§ **WHAT THE TASK ASKS**
Transcribe the entries below word for word, beginning at the line with "Figure 11. FT-IR spectra of the product." and stopping after the line with "Figure 2. Relationship"; drop all pictures.

§ **ENTRIES SHOWN**

* * * *

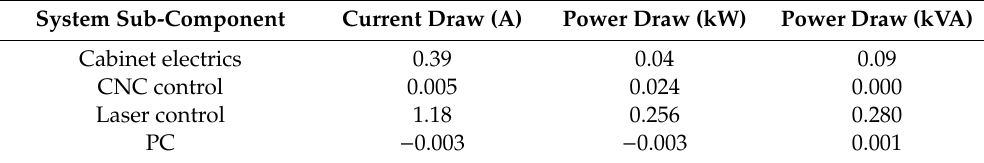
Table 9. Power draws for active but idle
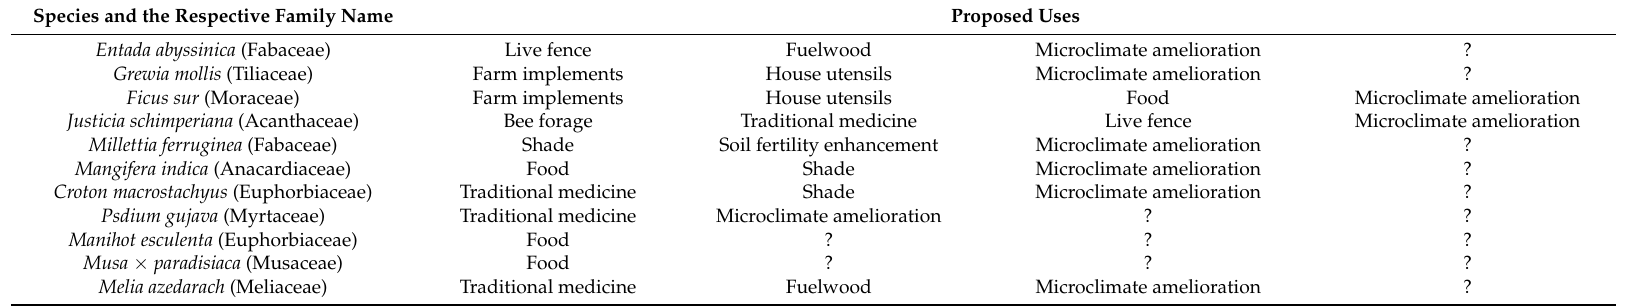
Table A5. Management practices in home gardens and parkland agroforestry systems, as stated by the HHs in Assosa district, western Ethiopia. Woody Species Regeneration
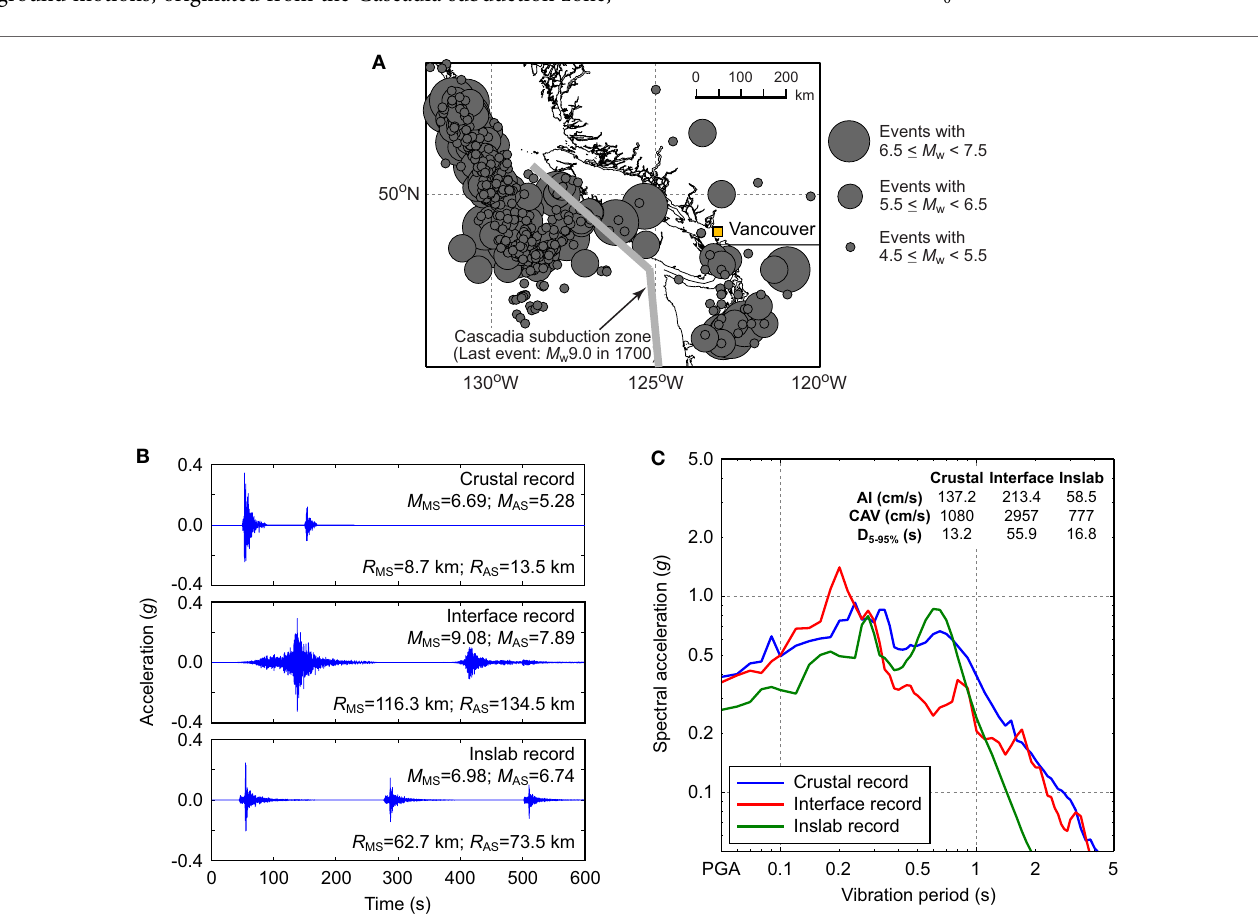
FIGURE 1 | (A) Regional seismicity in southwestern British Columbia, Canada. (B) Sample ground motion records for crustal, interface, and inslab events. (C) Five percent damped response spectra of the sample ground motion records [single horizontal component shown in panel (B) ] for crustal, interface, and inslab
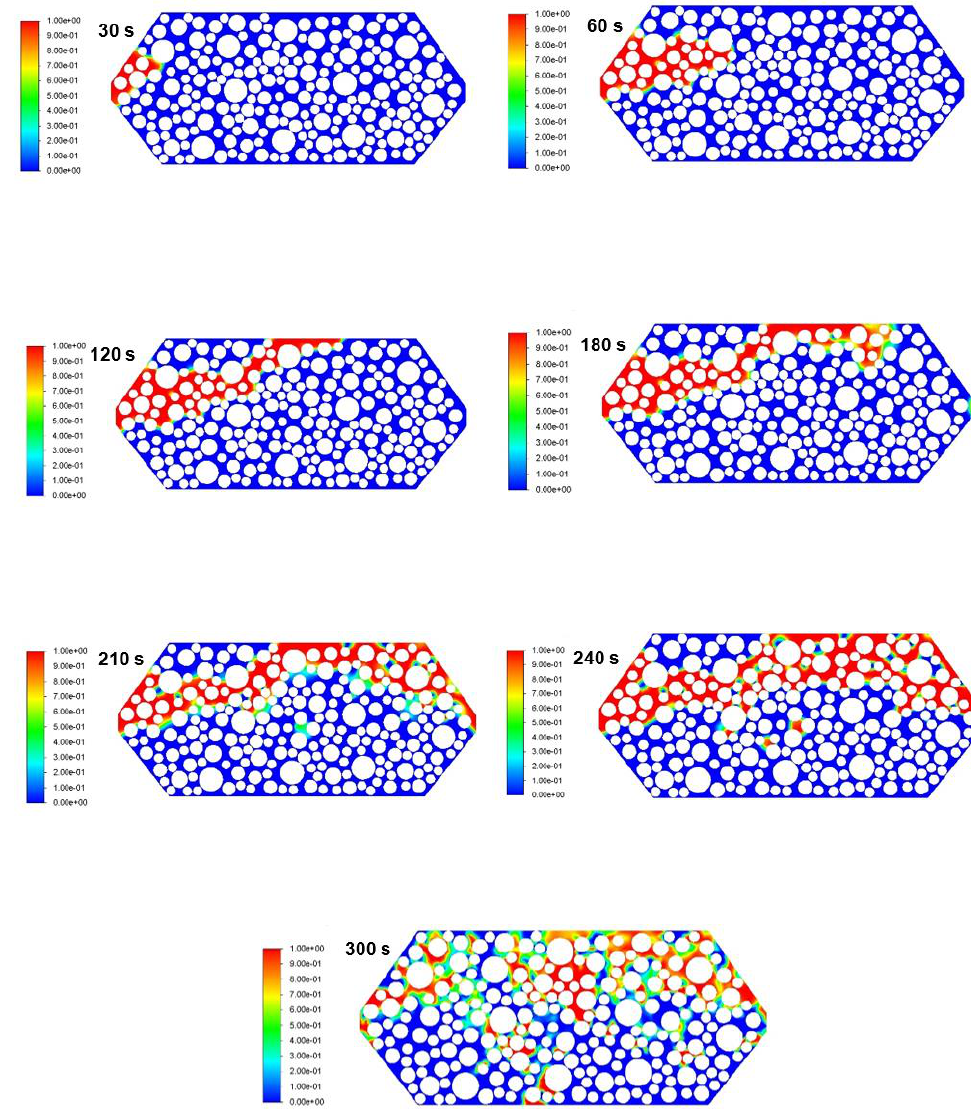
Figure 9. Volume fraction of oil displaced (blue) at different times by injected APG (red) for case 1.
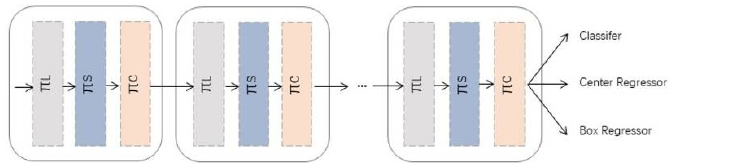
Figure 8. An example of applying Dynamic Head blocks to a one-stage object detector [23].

* * * *

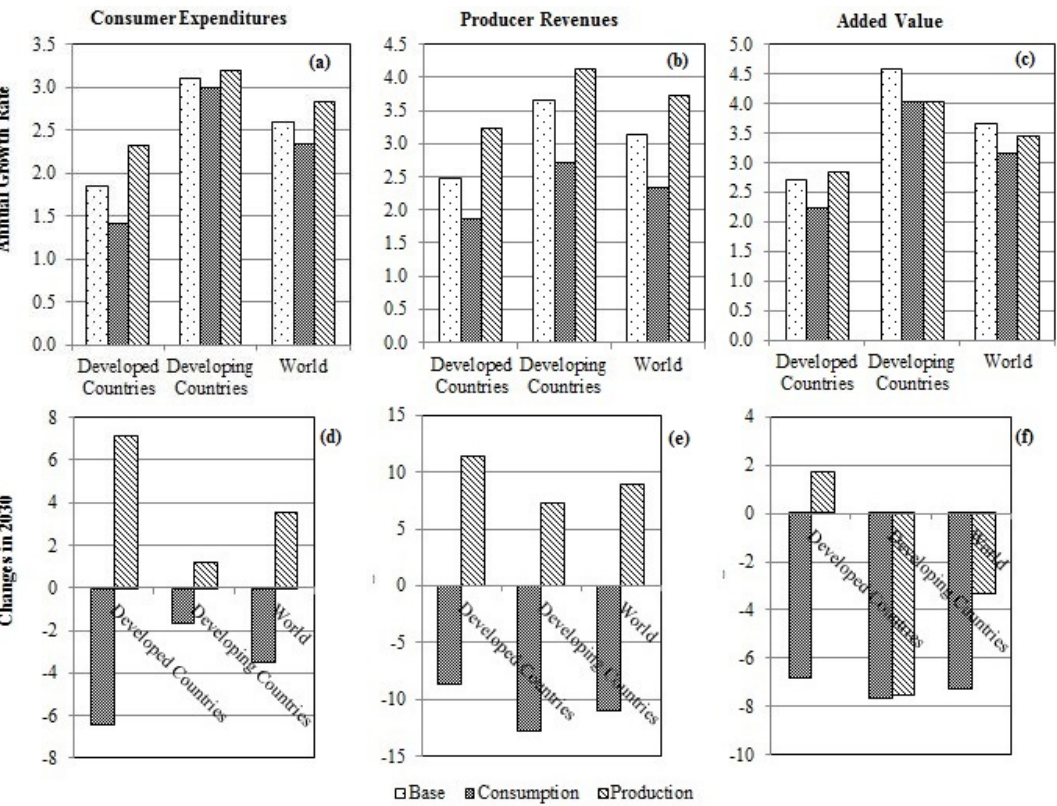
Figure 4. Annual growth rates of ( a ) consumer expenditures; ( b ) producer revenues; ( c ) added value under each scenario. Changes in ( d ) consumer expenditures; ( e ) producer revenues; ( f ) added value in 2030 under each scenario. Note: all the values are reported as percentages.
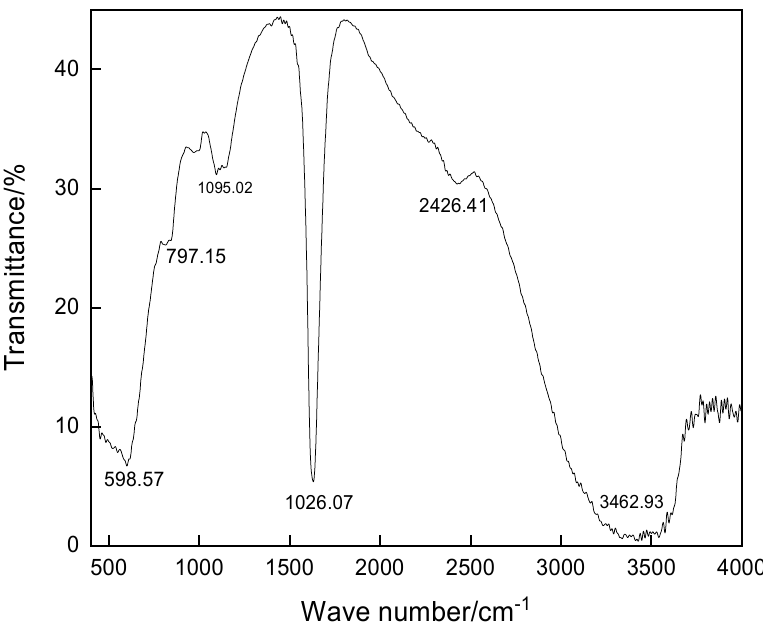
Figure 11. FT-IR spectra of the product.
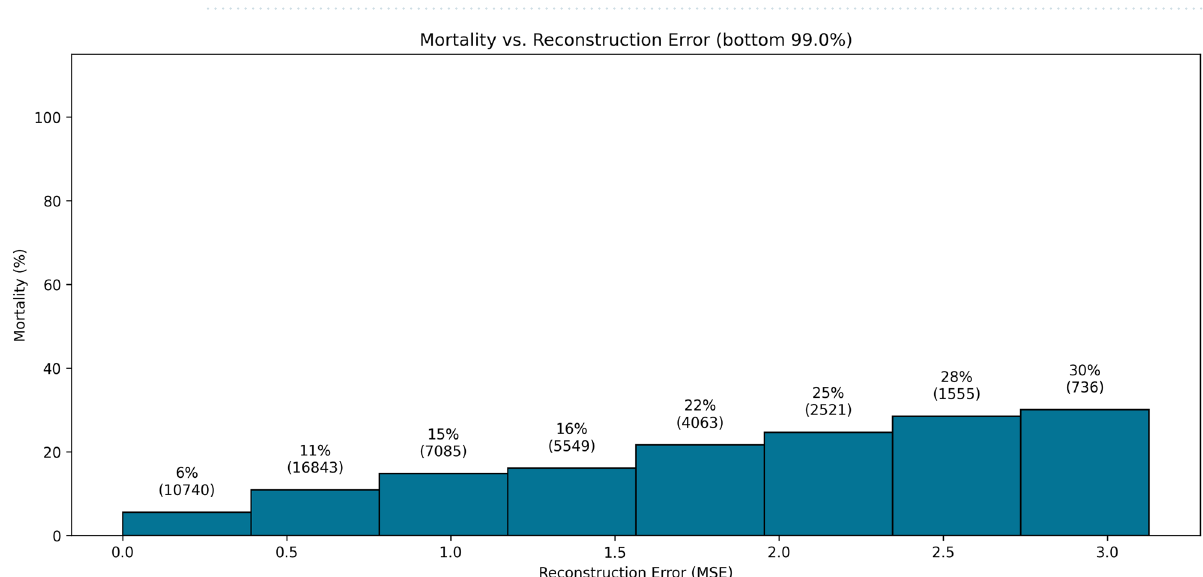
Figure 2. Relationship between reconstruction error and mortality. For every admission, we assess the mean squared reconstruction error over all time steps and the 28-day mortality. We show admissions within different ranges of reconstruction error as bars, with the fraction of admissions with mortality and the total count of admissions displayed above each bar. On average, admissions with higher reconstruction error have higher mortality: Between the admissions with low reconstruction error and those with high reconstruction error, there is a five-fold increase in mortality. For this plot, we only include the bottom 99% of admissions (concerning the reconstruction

* * * *

§ **WORKED SOLUTION**
Figure 11. FT-IR spectra of the product.
Figure 2. Relationship between reconstruction error and mortality. For every admission, we assess the mean squared reconstruction error over all time steps and the 28-day mortality. We show admissions within different ranges of reconstruction error as bars, with the fraction of admissions with mortality and the total count of admissions displayed above each bar. On average, admissions with higher reconstruction error have higher mortality: Between the admissions with low reconstruction error and those with high reconstruction error, there is a five-fold increase in mortality. For this plot, we only include the bottom 99% of admissions (concerning the reconstruction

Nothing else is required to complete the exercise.